─── Record set
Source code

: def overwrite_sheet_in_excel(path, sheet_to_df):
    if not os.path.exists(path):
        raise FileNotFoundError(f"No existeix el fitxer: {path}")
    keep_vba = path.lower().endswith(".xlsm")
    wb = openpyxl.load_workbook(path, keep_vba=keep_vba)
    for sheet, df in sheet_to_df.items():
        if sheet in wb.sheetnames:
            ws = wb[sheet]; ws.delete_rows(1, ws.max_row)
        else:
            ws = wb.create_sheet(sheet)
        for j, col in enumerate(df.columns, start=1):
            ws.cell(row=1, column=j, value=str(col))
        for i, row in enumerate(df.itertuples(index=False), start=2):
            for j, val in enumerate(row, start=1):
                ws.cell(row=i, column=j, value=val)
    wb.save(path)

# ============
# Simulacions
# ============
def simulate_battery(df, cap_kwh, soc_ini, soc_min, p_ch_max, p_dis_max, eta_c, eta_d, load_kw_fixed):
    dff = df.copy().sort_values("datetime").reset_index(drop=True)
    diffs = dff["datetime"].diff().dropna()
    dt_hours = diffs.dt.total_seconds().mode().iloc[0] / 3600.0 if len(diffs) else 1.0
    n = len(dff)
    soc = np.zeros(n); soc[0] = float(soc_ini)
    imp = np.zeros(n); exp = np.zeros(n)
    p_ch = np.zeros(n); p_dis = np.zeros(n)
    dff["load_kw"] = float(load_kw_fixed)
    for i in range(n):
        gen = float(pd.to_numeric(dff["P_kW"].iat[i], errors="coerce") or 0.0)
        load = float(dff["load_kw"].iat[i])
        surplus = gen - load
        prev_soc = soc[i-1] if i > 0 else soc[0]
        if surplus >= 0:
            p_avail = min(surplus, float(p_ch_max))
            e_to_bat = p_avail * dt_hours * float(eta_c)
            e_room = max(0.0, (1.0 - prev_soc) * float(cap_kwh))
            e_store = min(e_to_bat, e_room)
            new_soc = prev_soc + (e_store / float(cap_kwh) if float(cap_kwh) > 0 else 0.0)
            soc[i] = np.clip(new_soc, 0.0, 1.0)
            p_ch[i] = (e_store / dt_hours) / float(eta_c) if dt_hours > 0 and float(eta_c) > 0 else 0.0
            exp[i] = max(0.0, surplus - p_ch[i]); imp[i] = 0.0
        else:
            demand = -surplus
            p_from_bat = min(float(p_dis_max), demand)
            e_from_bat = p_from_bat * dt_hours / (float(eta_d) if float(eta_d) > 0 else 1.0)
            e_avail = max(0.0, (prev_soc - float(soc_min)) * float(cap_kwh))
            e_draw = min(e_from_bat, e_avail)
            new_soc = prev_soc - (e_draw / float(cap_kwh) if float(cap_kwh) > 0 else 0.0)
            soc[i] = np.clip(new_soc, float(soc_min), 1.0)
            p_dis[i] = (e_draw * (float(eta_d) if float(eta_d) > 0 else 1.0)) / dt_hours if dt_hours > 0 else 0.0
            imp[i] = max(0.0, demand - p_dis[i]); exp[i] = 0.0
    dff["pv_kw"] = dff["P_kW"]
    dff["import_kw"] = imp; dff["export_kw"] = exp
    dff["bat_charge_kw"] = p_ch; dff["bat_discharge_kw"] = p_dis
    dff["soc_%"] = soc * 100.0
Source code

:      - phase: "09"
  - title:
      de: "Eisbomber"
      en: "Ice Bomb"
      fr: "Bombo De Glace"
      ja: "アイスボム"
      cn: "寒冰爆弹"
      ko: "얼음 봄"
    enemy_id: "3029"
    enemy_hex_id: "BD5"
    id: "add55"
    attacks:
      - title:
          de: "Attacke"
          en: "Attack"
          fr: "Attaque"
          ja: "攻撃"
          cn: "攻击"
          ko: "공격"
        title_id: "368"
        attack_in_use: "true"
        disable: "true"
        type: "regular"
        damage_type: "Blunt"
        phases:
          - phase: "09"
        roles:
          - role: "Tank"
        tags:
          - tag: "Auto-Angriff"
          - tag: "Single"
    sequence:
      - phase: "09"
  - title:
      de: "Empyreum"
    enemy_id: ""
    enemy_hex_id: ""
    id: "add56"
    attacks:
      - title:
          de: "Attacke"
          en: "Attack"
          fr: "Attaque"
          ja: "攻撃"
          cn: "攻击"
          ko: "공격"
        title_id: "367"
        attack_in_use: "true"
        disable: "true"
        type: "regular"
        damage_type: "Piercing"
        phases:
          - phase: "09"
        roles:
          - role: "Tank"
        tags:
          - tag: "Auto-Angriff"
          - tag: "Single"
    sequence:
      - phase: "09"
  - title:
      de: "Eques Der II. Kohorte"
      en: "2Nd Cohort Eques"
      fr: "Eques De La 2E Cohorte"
──────
▶ _Exercise aim_
Exactly as given, set down all of the lines above.

▶ _Output of the task_
Source code

: def overwrite_sheet_in_excel(path, sheet_to_df):
    if not os.path.exists(path):
        raise FileNotFoundError(f"No existeix el fitxer: {path}")
    keep_vba = path.lower().endswith(".xlsm")
    wb = openpyxl.load_workbook(path, keep_vba=keep_vba)
    for sheet, df in sheet_to_df.items():
        if sheet in wb.sheetnames:
            ws = wb[sheet]; ws.delete_rows(1, ws.max_row)
        else:
            ws = wb.create_sheet(sheet)
        for j, col in enumerate(df.columns, start=1):
            ws.cell(row=1, column=j, value=str(col))
        for i, row in enumerate(df.itertuples(index=False), start=2):
            for j, val in enumerate(row, start=1):
                ws.cell(row=i, column=j, value=val)
    wb.save(path)

# ============
# Simulacions
# ============
def simulate_battery(df, cap_kwh, soc_ini, soc_min, p_ch_max, p_dis_max, eta_c, eta_d, load_kw_fixed):
    dff = df.copy().sort_values("datetime").reset_index(drop=True)
    diffs = dff["datetime"].diff().dropna()
    dt_hours = diffs.dt.total_seconds().mode().iloc[0] / 3600.0 if len(diffs) else 1.0
    n = len(dff)
    soc = np.zeros(n); soc[0] = float(soc_ini)
    imp = np.zeros(n); exp = np.zeros(n)
    p_ch = np.zeros(n); p_dis = np.zeros(n)
    dff["load_kw"] = float(load_kw_fixed)
    for i in range(n):
        gen = float(pd.to_numeric(dff["P_kW"].iat[i], errors="coerce") or 0.0)
        load = float(dff["load_kw"].iat[i])
        surplus = gen - load
        prev_soc = soc[i-1] if i > 0 else soc[0]
        if surplus >= 0:
            p_avail = min(surplus, float(p_ch_max))
            e_to_bat = p_avail * dt_hours * float(eta_c)
            e_room = max(0.0, (1.0 - prev_soc) * float(cap_kwh))
            e_store = min(e_to_bat, e_room)
            new_soc = prev_soc + (e_store / float(cap_kwh) if float(cap_kwh) > 0 else 0.0)
            soc[i] = np.clip(new_soc, 0.0, 1.0)
            p_ch[i] = (e_store / dt_hours) / float(eta_c) if dt_hours > 0 and float(eta_c) > 0 else 0.0
            exp[i] = max(0.0, surplus - p_ch[i]); imp[i] = 0.0
        else:
            demand = -surplus
            p_from_bat = min(float(p_dis_max), demand)
            e_from_bat = p_from_bat * dt_hours / (float(eta_d) if float(eta_d) > 0 else 1.0)
            e_avail = max(0.0, (prev_soc - float(soc_min)) * float(cap_kwh))
            e_draw = min(e_from_bat, e_avail)
            new_soc = prev_soc - (e_draw / float(cap_kwh) if float(cap_kwh) > 0 else 0.0)
            soc[i] = np.clip(new_soc, float(soc_min), 1.0)
            p_dis[i] = (e_draw * (float(eta_d) if float(eta_d) > 0 else 1.0)) / dt_hours if dt_hours > 0 else 0.0
            imp[i] = max(0.0, demand - p_dis[i]); exp[i] = 0.0
    dff["pv_kw"] = dff["P_kW"]
    dff["import_kw"] = imp; dff["export_kw"] = exp
    dff["bat_charge_kw"] = p_ch; dff["bat_discharge_kw"] = p_dis
    dff["soc_%"] = soc * 100.0
Source code

:      - phase: "09"
  - title:
      de: "Eisbomber"
      en: "Ice Bomb"
      fr: "Bombo De Glace"
      ja: "アイスボム"
      cn: "寒冰爆弹"
      ko: "얼음 봄"
    enemy_id: "3029"
    enemy_hex_id: "BD5"
    id: "add55"
    attacks:
      - title:
          de: "Attacke"
          en: "Attack"
          fr: "Attaque"
          ja: "攻撃"
          cn: "攻击"
          ko: "공격"
        title_id: "368"
        attack_in_use: "true"
        disable: "true"
        type: "regular"
        damage_type: "Blunt"
        phases:
          - phase: "09"
        roles:
          - role: "Tank"
        tags:
          - tag: "Auto-Angriff"
          - tag: "Single"
    sequence:
      - phase: "09"
  - title:
      de: "Empyreum"
    enemy_id: ""
    enemy_hex_id: ""
    id: "add56"
    attacks:
      - title:
          de: "Attacke"
          en: "Attack"
          fr: "Attaque"
          ja: "攻撃"
          cn: "攻击"
          ko: "공격"
        title_id: "367"
        attack_in_use: "true"
        disable: "true"
        type: "regular"
        damage_type: "Piercing"
        phases:
          - phase: "09"
        roles:
          - role: "Tank"
        tags:
          - tag: "Auto-Angriff"
          - tag: "Single"
    sequence:
      - phase: "09"
  - title:
      de: "Eques Der II. Kohorte"
      en: "2Nd Cohort Eques"
      fr: "Eques De La 2E Cohorte"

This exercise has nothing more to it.